Collected data entries:
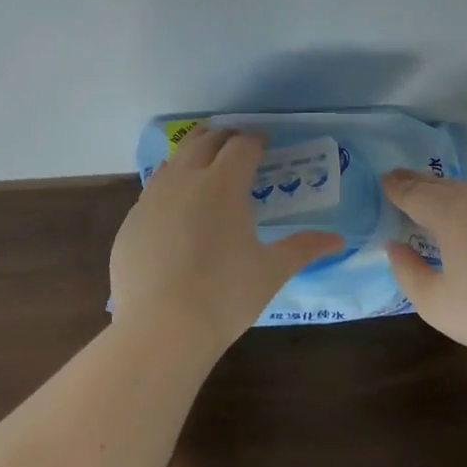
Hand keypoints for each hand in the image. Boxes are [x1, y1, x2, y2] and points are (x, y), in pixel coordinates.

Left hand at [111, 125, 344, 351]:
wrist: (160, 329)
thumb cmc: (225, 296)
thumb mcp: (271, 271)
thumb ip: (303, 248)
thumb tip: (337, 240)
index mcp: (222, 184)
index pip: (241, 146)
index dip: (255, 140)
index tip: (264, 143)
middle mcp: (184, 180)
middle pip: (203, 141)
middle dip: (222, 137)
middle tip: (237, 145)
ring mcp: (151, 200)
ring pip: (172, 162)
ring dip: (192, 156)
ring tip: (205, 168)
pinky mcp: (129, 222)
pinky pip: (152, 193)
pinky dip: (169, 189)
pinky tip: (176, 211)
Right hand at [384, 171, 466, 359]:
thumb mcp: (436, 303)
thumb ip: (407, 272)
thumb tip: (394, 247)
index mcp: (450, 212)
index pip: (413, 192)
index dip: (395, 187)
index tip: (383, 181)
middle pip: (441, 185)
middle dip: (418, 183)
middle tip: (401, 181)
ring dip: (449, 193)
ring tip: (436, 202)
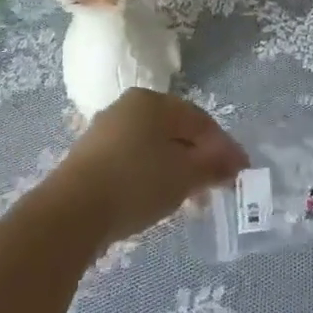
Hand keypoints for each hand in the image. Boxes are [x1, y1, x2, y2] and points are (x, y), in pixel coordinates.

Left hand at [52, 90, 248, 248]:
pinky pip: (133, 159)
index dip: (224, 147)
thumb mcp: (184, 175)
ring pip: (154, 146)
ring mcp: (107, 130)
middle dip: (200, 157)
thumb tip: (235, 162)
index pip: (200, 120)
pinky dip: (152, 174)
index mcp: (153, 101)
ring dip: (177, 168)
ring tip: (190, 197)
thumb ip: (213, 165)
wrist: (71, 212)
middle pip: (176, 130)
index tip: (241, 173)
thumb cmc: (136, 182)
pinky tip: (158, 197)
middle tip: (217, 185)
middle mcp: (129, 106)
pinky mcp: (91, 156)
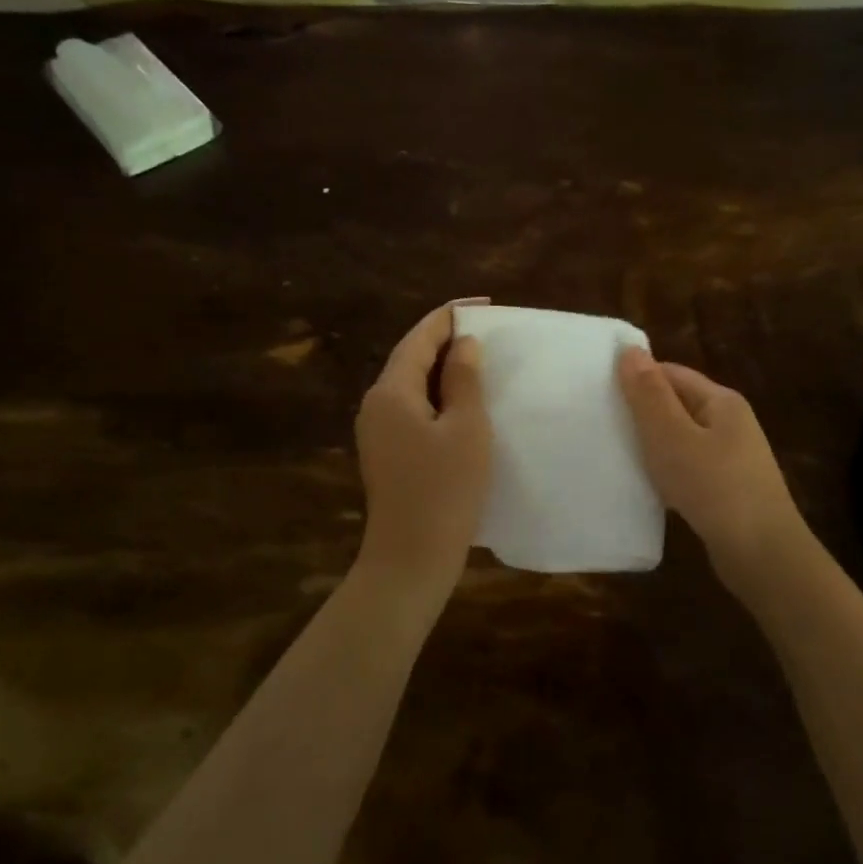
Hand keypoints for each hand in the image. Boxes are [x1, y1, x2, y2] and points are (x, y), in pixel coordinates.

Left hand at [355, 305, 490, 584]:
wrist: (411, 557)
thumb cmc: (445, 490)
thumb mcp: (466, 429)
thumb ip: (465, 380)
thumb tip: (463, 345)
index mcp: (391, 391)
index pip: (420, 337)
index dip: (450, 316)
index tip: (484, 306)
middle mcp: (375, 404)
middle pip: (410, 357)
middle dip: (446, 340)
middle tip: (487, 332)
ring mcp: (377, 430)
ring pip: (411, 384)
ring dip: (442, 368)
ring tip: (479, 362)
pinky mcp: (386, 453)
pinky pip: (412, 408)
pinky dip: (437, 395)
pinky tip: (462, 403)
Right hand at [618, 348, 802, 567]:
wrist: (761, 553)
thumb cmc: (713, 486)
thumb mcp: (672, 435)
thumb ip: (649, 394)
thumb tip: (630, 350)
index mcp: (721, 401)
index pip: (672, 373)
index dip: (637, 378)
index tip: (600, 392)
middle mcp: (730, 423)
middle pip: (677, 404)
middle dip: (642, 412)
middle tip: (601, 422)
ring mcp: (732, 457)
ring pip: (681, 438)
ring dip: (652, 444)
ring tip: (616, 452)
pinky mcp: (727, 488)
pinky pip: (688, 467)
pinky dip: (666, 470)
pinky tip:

#### WORK TO BE COMPLETED:
Beginning with the first line of the records, write out every line up to and including the one with "ring tip: (436, 202)", exactly, and omit all pictures.

#### ANSWER SPACE:
Hand keypoints for each hand in the image. Boxes are [x1, y1, x2, y2] and points are (x, y), in pixel coordinates.

Left hand at [111, 125, 344, 351]:
wrist: (160, 329)
thumb cmc: (225, 296)
thumb mcp: (271, 271)
thumb ip: (303, 248)
thumb tip: (337, 240)
index mcp: (222, 184)
index pip: (241, 146)
index dip: (255, 140)
index tip: (264, 143)
middle mcp: (184, 180)
middle pip: (203, 141)
middle dip: (222, 137)
middle tip: (237, 145)
ring mcp: (151, 200)
ring pip: (172, 162)
ring dip: (192, 156)
ring tip: (205, 168)
pinky mcp: (129, 222)
pinky pip: (152, 193)
pinky dip: (169, 189)
pinky tip: (176, 211)
Right hand at [384, 171, 466, 359]:
thumb mcp: (436, 303)
thumb ip: (407, 272)
thumb tip: (394, 247)
index mcp: (450, 212)
index pip: (413, 192)
index dip: (395, 187)
index tip: (383, 181)
middle pip: (441, 185)
middle dip: (418, 183)
middle tip: (401, 181)
ring dip: (449, 193)
ring tip: (436, 202)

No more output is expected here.